- Born: 1940 (age 85–86) Alappuzha, Travancore, British India
- Occupation: Writer
- Children: 2
- Writing career
- Notable awards: Kerala Sahitya Akademi Award for Overall Contributions

= Chandrakala S. Kammath =

Indian Malayalam language writer

Chandrakala S. Kammath (also spelled as Chandrakala S. Kamath; born 1940) is a Malayalam-language writer from Kerala, India. She is the author of several novels, including Rugma, which has made into a movie, and Bhiksha and Sapatni, which have been serialised. As part of a forty-year writing career, she published her sixteenth novel Sumangala. In 2014, she was awarded the Kerala Sahitya Akademi Award for Overall Contribution, for her contributions in the field of Malayalam literature.

==Biography==
Chandrakala was born into the wealthy Gowda Saraswat Brahmin family in Alappuzha in 1940. Konkani is her mother tongue. Her father Sreeramachandra Shenoy was an agent in a private bank. When the bank collapsed, her father became a manager in a timber company in Coimbatore, but soon he lost that job and was unemployed. As the family was gone financially backward, she completed her education with the help of her uncles. After graduation, she got job as a teacher first in a private school and later in a government high school.

Chandrakala married her uncle's son who was working as a National Savings Officer in the Kollam Collectorate. After marriage she gone to Kollam from Alappuzha. They have two children.

After her husband's death, based on her own experiences, Chandrakala wrote an article titled Kungumappottazhinju and sent it to Vanitha magazine. It attracted a lot of readers, and Pisharody, who was the editor of Vanitha at the time, wrote her "You have good linguistic influence, and the writing is also good. you should continue to write stories, novels and articles. Even though not your mother tongue, your Malayalam is better". This was her inspiration to write stories and novels. In an occasion honoring her, Poet Chavara K. S. Pillai said that Chandrakala was a brave and rare writer who fought against customs from the hearth of experience.

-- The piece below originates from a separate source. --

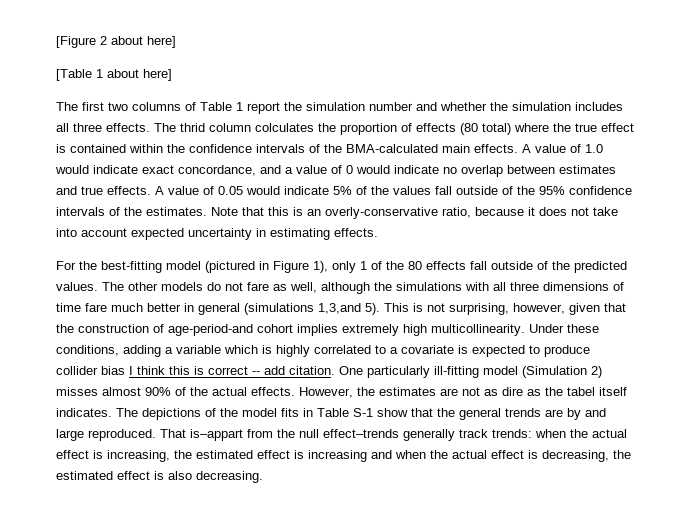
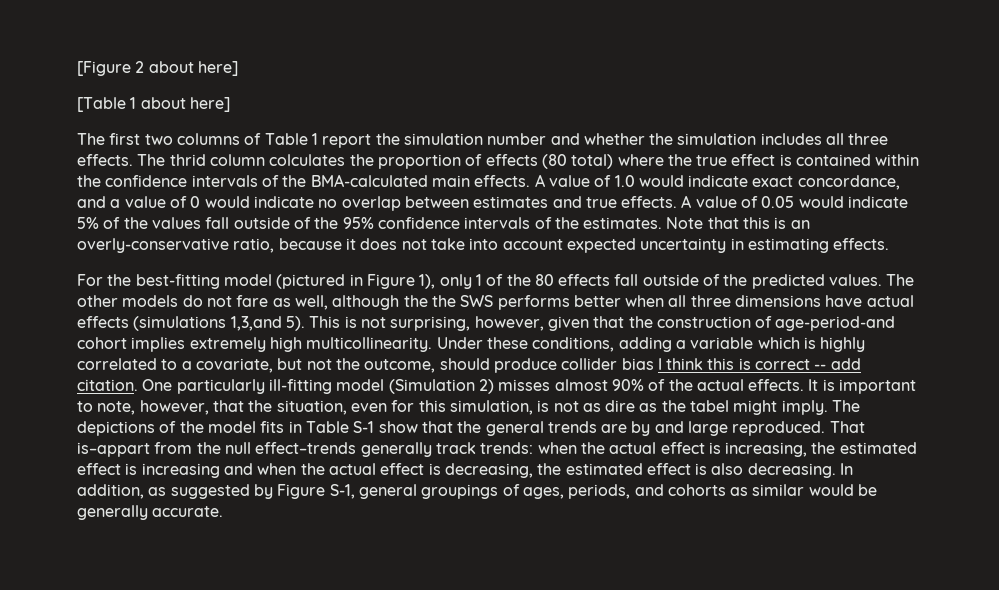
[396,282,624,291] [56,303,240,315] simulations with all three dimensions of time fare much better in general -> [431,295,914,310] [77,316,129,328] the SWS performs better when all three dimensions have actual effects
[401,345,540,357] covariate is expected to -> [195,358,490,373] covariate, but not the outcome, should
[299,387,458,398] However, the estimates are -> [808,379,917,394] [77,400,550,415] It is important to note, however, that the situation, even for this simulation, is
[599,387,627,396] [56,408,112,417] itself indicates. -> [733,400,828,415] might imply.
(263, 477) none -> [840,463,854,475] [77,484,878,499] [77,505,224,520] In addition, as suggested by Figure S-1, general groupings of ages, periods, and cohorts as similar would be generally accurate.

Chandrakala has written 16 novels and more than forty short stories. Agnihotram is her first published story. Her novels and short stories were published in Manorajyam, Kunkumam and Vanitha. Chandrakala's first novel Rugma was made into a Malayalam film by P. G. Viswambharan with the same name. Sreekumaran Thampi has serialized her novel Bhiksha under the title Akshayapathram. He also serialized the novel Sapatni.

==Selected works==
- "Rugma (Novel)" (1990)
- Bhiksha (novel)
- Sapatni (novel), 2004 ISBN 8171802125
- "Ini Alpam Trimadhuram (novel)" (1991)
- "Sumangala (novel)" (2013)
- Ivide Oru Thanal Maram (novel)
- Agnihothram(novel)
- Kammatt, Candrakkala Es (1991). "Mithila (Novel)"
- Kammatt, Candrakkala Es (1996). "Vanadurgatteruvile Karavakkari (novel)"
- Muthassi Ramayanam (it's English translation is published under the titleGrandma's Rāmāyaṇa (ISBN 9781680377590) and Hindi translation under the title Ramayan Ki Kahani Dadi Ki Zubhani), Children's literature

==Awards and honors==
- Kerala Sahitya Akademi Award for Overall Contributions 2014.